Try running this from the start menu->run command RunDll32 advpack.dll,LaunchINFSection %windir%\INF\wmp.inf,Uninstall 

this was suggested somewhere.

Also apparantly WMP9 was designed not to be uninstalled... not good MS!!


----------



## Rolldogg77 (May 11, 2005)

Hey thank you so much that worked I tried it yesterday and it did not work probally a typing error so I copied and pasted that in and it worked thanks for all your help.


----------



## Couriant (Mar 26, 2002)

it worked? wow  :up: sweet! 

You can mark this thread solved by going to Thread Tools on the top.


----------



## hardworking (Jun 15, 2005)

If you receive the error above. Here's how to fix it.
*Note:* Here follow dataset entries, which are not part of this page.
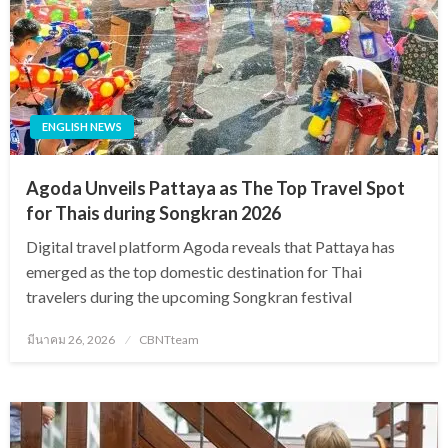
ENGLISH NEWS
Agoda Unveils Pattaya as The Top Travel Spot
for Thais during Songkran 2026
Digital travel platform Agoda reveals that Pattaya has
emerged as the top domestic destination for Thai
travelers during the upcoming Songkran festival
Posted
มีนาคม 26, 2026
CBNTteam
on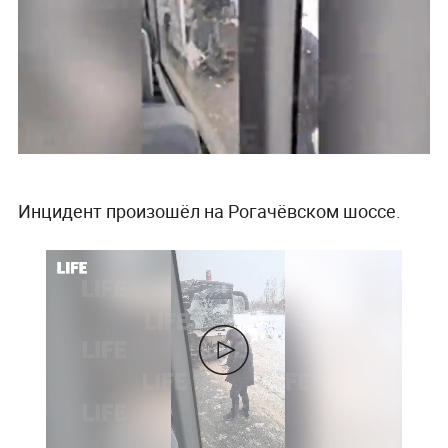
Инцидент произошёл на Рогачёвском шоссе.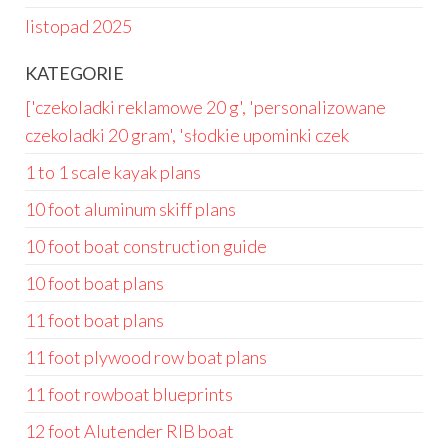
listopad 2025
KATEGORIE
['czekoladki reklamowe 20 g', 'personalizowane
czekoladki 20 gram', 'słodkie upominki czek
1 to 1 scale kayak plans
10 foot aluminum skiff plans
10 foot boat construction guide
10 foot boat plans
11 foot boat plans
11 foot plywood row boat plans
11 foot rowboat blueprints
12 foot Alutender RIB boat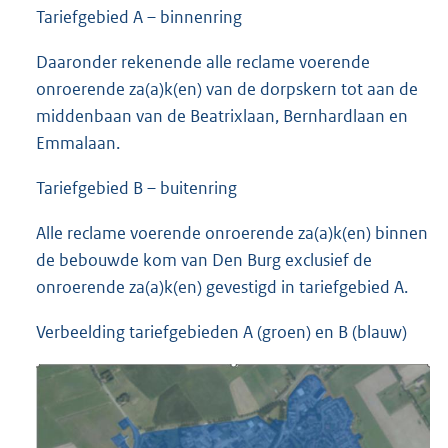
Tariefgebied A – binnenring
Daaronder rekenende alle reclame voerende
onroerende za(a)k(en) van de dorpskern tot aan de
middenbaan van de Beatrixlaan, Bernhardlaan en
Emmalaan.
Tariefgebied B – buitenring
Alle reclame voerende onroerende za(a)k(en) binnen
de bebouwde kom van Den Burg exclusief de
onroerende za(a)k(en) gevestigd in tariefgebied A.
Verbeelding tariefgebieden A (groen) en B (blauw)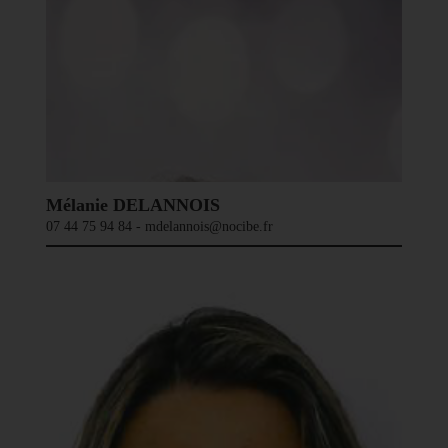
Mélanie DELANNOIS
07 44 75 94 84 - mdelannois@nocibe.fr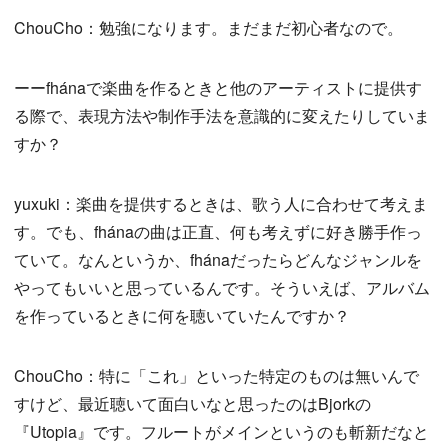
ChouCho：勉強になります。まだまだ初心者なので。
ーーfhánaで楽曲を作るときと他のアーティストに提供す
る際で、表現方法や制作手法を意識的に変えたりしていま
すか？
yuxuki：楽曲を提供するときは、歌う人に合わせて考えま
す。でも、fhánaの曲は正直、何も考えずに好き勝手作っ
ていて。なんというか、fhánaだったらどんなジャンルを
やってもいいと思っているんです。そういえば、アルバム
を作っているときに何を聴いていたんですか？
ChouCho：特に「これ」といった特定のものは無いんで
すけど、最近聴いて面白いなと思ったのはBjorkの
『Utopia』です。フルートがメインというのも斬新だなと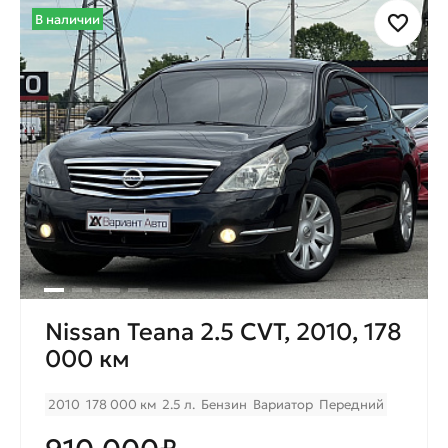
В наличии
Nissan Teana 2.5 CVT, 2010, 178
000 км
2010
178 000 км
2.5 л.
Бензин
Вариатор
Передний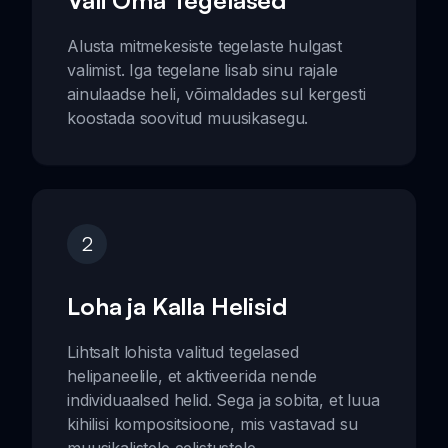
Vali Oma Tegelased
Alusta mitmekesiste tegelaste hulgast
valimist. Iga tegelane lisab sinu rajale
ainulaadse heli, võimaldades sul kergesti
koostada soovitud muusikasegu.
2
Loha ja Kalla Helisid
Lihtsalt lohista valitud tegelased
helipaneelile, et aktiveerida nende
individuaalsed helid. Sega ja sobita, et luua
kihilisi kompositsioone, mis vastavad su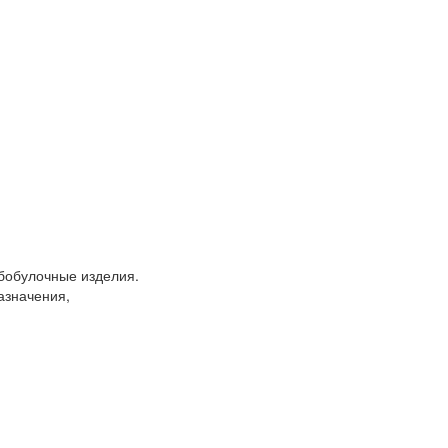
бобулочные изделия.
азначения,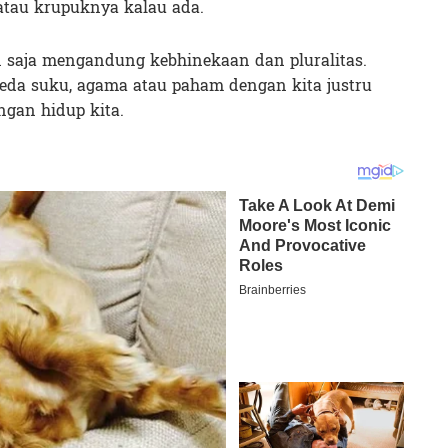
 atau krupuknya kalau ada.
 saja mengandung kebhinekaan dan pluralitas.
da suku, agama atau paham dengan kita justru
ngan hidup kita.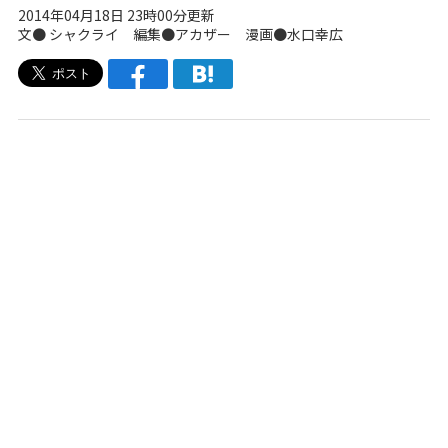
2014年04月18日 23時00分更新
文●
シャクライ
編集●
アカザー
漫画●水口幸広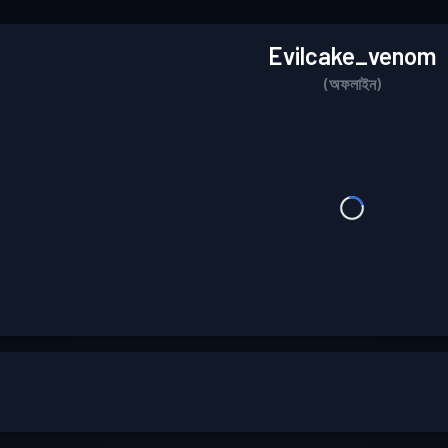
Evilcake_venom
(অফলাইন)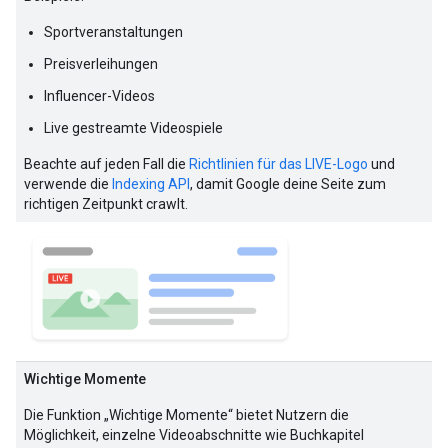
Sportveranstaltungen
Preisverleihungen
Influencer-Videos
Live gestreamte Videospiele
Beachte auf jeden Fall die
Richtlinien für das LIVE-Logo
und
verwende die
Indexing API
, damit Google deine Seite zum
richtigen Zeitpunkt crawlt.
Wichtige Momente
Die Funktion „Wichtige Momente“ bietet Nutzern die
Möglichkeit, einzelne Videoabschnitte wie Buchkapitel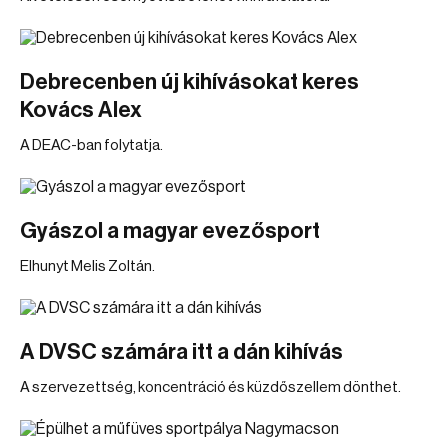
Debrecenben új kihívásokat keres
Kovács Alex
A DEAC-ban folytatja.
Gyászol a magyar evezősport
Elhunyt Melis Zoltán.
A DVSC számára itt a dán kihívás
A szervezettség, koncentráció és küzdőszellem dönthet.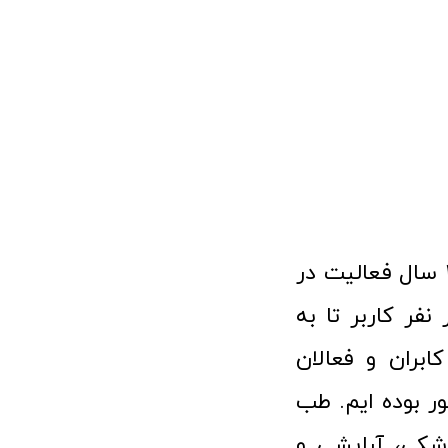
فروشگاه آنلاین تجهیزات پزشکی طب تولید با افتخار نزدیک به ۱۰ سال فعالیت در
 پزشکی توانسته مورد اعتماد بیش از ۱۲۰ هزار نفر کاربر تا به
ابران و فعالان
 بوده ایم. طب
شکی، آرایشی و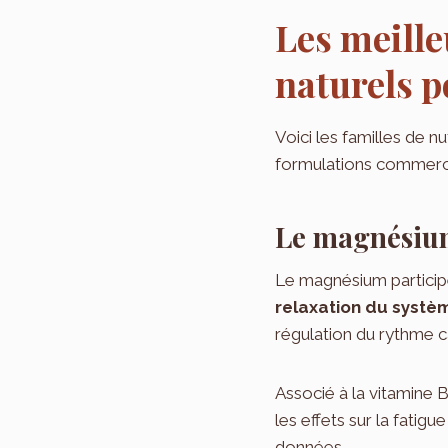
Les meill
naturels p
Voici les familles de nu
formulations commercia
Le magnésium 
Le magnésium participe 
relaxation du systè
régulation du rythme c
Associé à la vitamine 
les effets sur la fatig
données.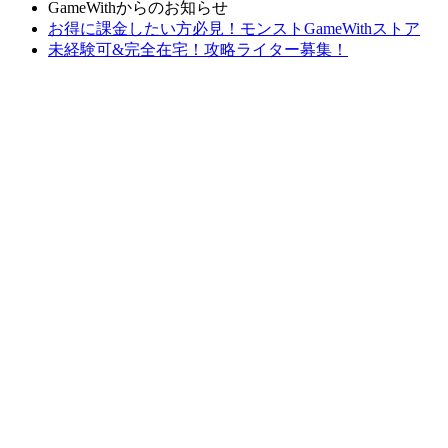
GameWithからのお知らせ
お得に課金したい方必見！モンストGameWithストア
未経験可&完全在宅！攻略ライター募集！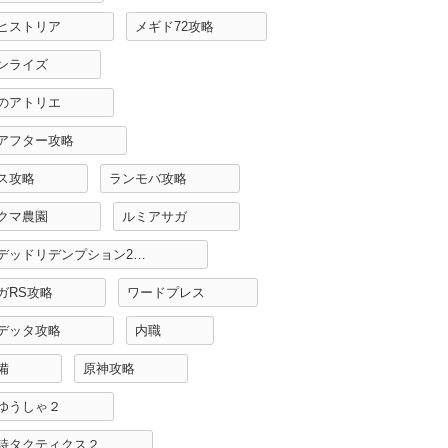
ヒストリア
メギド72攻略
ンライズ
のアトリエ
アフター攻略
ス攻略
ランモバ攻略
クマ農園
ルミアサガ
レッドデッドリデンプション2攻略
ガRS攻略
ワードプレス
デッタ攻略
内職
備
原神攻略
ゆうしゃ２
詩タクティクス２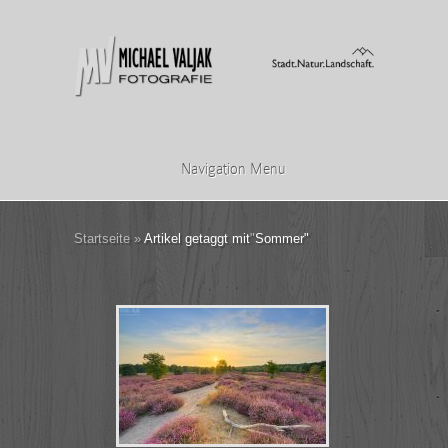
Navigation Menu
Startseite
»
Artikel getaggt mit
"
Sommer"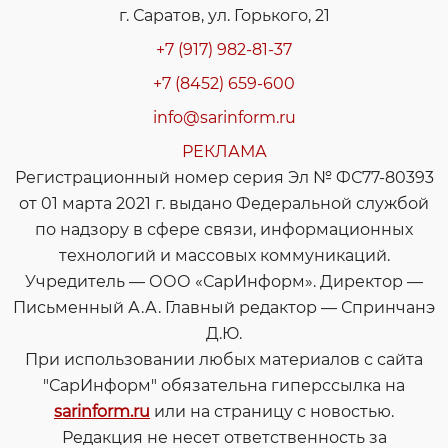
г. Саратов, ул. Горького, 21
+7 (917) 982-81-37
+7 (8452) 659-600
info@sarinform.ru
РЕКЛАМА
Регистрационный номер серия Эл № ФС77-80393
от 01 марта 2021 г. выдано Федеральной службой
по надзору в сфере связи, информационных
технологий и массовых коммуникаций.
Учредитель — ООО «СарИнформ». Директор —
Письменный А.А. Главный редактор — Спринчанэ
Д.Ю.
При использовании любых материалов с сайта
"СарИнформ" обязательна гиперссылка на
sarinform.ru
или на страницу с новостью.
Редакция не несет ответственность за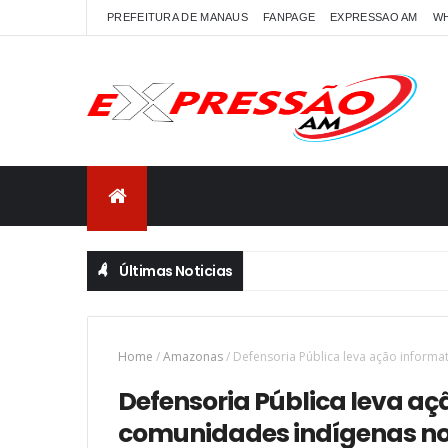
PREFEITURA DE MANAUS
FANPAGE
EXPRESSAO AM
W
Últimas Noticias
Home
/
Amazonas
/
Defensoria Pública leva ação informa
Defensoria Pública leva aç
comunidades indígenas no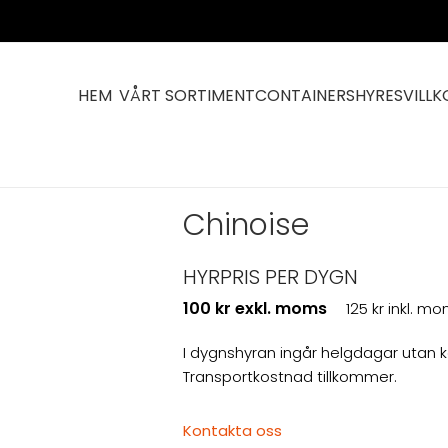
HEM
VÅRT SORTIMENT
CONTAINERS
HYRESVILLK
Chinoise
HYRPRIS PER DYGN
100 kr exkl. moms
125 kr inkl. m
I dygnshyran ingår helgdagar utan 
Transportkostnad tillkommer.
Kontakta oss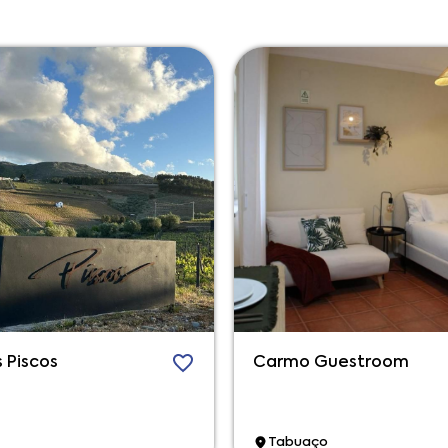
 Piscos
Carmo Guestroom
Tabuaço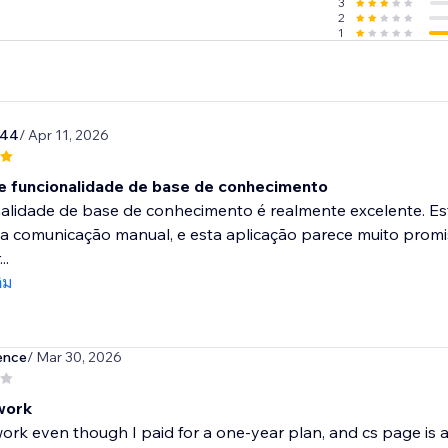
3
2
1
544
/ Apr 11, 2026
e funcionalidade de base de conhecimento
alidade de base de conhecimento é realmente excelente. Es
a comunicação manual, e esta aplicação parece muito promi
..
ติม
ence
/ Mar 30, 2026
 work
 work even though I paid for a one-year plan, and cs page is 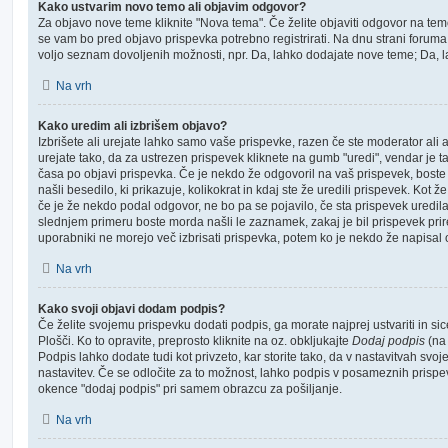
Kako ustvarim novo temo ali objavim odgovor?
Za objavo nove teme kliknite "Nova tema". Če želite objaviti odgovor na tem
se vam bo pred objavo prispevka potrebno registrirati. Na dnu strani foruma (
voljo seznam dovoljenih možnosti, npr. Da, lahko dodajate nove teme; Da, la
Na vrh
Kako uredim ali izbrišem objavo?
Izbrišete ali urejate lahko samo vaše prispevke, razen če ste moderator ali 
urejate tako, da za ustrezen prispevek kliknete na gumb "uredi", vendar je t
časa po objavi prispevka. Če je nekdo že odgovoril na vaš prispevek, boste
našli besedilo, ki prikazuje, kolikokrat in kdaj ste že uredili prispevek. Kot ž
če je že nekdo podal odgovor, ne bo pa se pojavilo, če sta prispevek uredila
slednjem primeru boste morda našli le zaznamek, zakaj je bil prispevek prire
uporabniki ne morejo več izbrisati prispevka, potem ko je nekdo že napisal
Na vrh
Kako svoji objavi dodam podpis?
Če želite svojemu prispevku dodati podpis, ga morate najprej ustvariti in s
Plošči. Ko to opravite, preprosto kliknite na oz. obkljukajte
Dodaj podpis
(na 
Podpis lahko dodate tudi kot privzeto, kar storite tako, da v nastavitvah svoj
nastavitev. Če se odločite za to možnost, lahko podpis v posameznih prispev
okence "dodaj podpis" pri samem obrazcu za pošiljanje.
Na vrh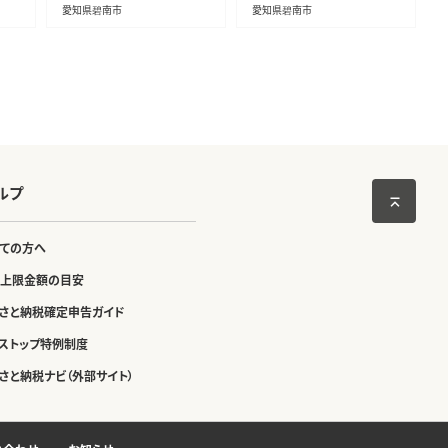
ナッツ ジャイアントコーン
お中元 プレゼント 贈り物 ア
愛知県碧南市
愛知県碧南市
ピスタチオ SUCRENUTS H
ーモンド カシューナッツ マ
059-120
カダミアナッツ ドリップコー
ヒー H059-124
ルプ
ての方へ
上限金額の目安
さと納税確定申告ガイド
ストップ特例制度
さと納税ナビ（外部サイト）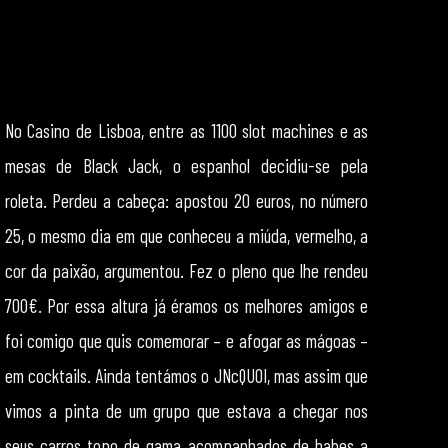
No Casino de Lisboa, entre as 1100 slot machines e as
mesas de Black Jack, o espanhol decidiu-se pela
roleta. Perdeu a cabeça: apostou 20 euros, no número
25, o mesmo dia em que conheceu a miúda, vermelho, a
cor da paixão, argumentou. Fez o pleno que lhe rendeu
700€. Por essa altura já éramos os melhores amigos e
foi comigo que quis comemorar – e afogar as mágoas –
em cocktails. Ainda tentámos o JNcQUOI, mas assim que
vimos a pinta de um grupo que estava a chegar nos
seus carros topo de gama acompanhados de babes a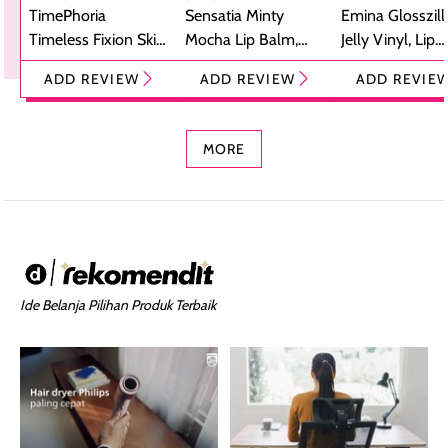
TimePhoria
Sensatia Minty
Emina Glosszill
Timeless Fixion Skin
Mocha Lip Balm,
Jelly Vinyl, Lip
Tint Stick,
Pelembap Bibir
Cream Glossy
ADD REVIEW
ADD REVIEW
ADD REVIE
Foundation dan
dengan Aroma
Ringan dengan 
Concealer 2-in-1
Cokelat
Bibir Plumpy
MORE
Ide Belanja Pilihan Produk Terbaik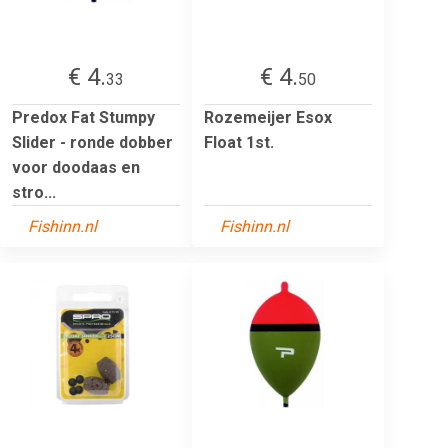
€ 4.
€ 4.
33
50
Predox Fat Stumpy
Rozemeijer Esox
Slider - ronde dobber
Float 1st.
voor doodaas en
stro...
Fishinn.nl
Fishinn.nl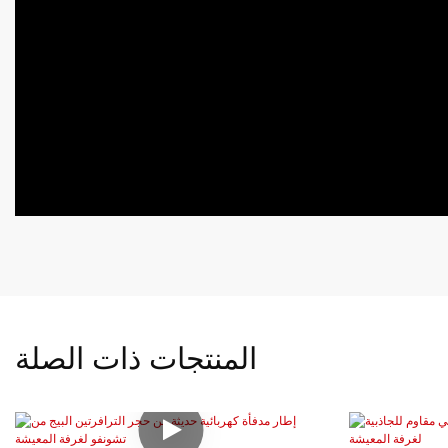
المنتجات ذات الصلة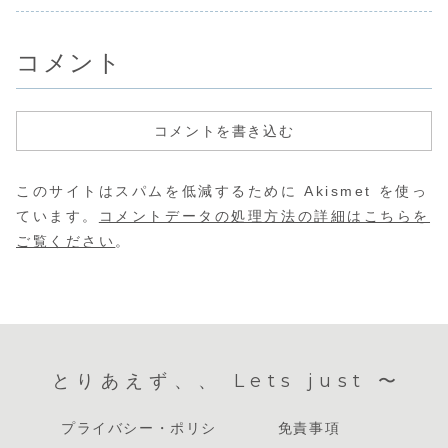
ント？全国ご当地鍋
Strawberry
出たくなりません
プ別におすすめホ
ニ幕張で開
を食べ比べ！
Festiva...
か？そんな冬にぴ
テルをまとめまし
ている期間
ったりのグルメ...
た。🍓 王道＆
スイーツビュ
間...
コメント
コメントを書き込む
このサイトはスパムを低減するために Akismet を使っ
ています。
コメントデータの処理方法の詳細はこちらを
ご覧ください
。
とりあえず、、 Lets just 〜
プライバシー・ポリシ
免責事項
First, go to windows control panels, 
add/remove programs
select the add/remove windows components option
select wmp and remove it

now, you might think you just deleted wmp, however, not everything is as it may seem.

Take a look at C:\Program Files\Windows Media Player (make sure you have hidden and system files marked as visible)

You may notice that the only thing the OS did in it's infinite wisdom is to remove the shortcuts to WMP, and make the player an invisible system file. hmmmm

Anyway...on with the fix

select all files in the Windows Media Player folder and throw them in the trash.
Immediately after, you will notice MS again takes the initiative and recreates mplayer2.exe on your behalf. Ok, so be it

now reinstall windows media player nine...and all should be well....(unless of course you REALLY wanted to delete WMP altogether)

good luck.


----------



## Couriant (Mar 26, 2002)

thanks for tip, but mine seems to have worked, and it's more quicker to do


----------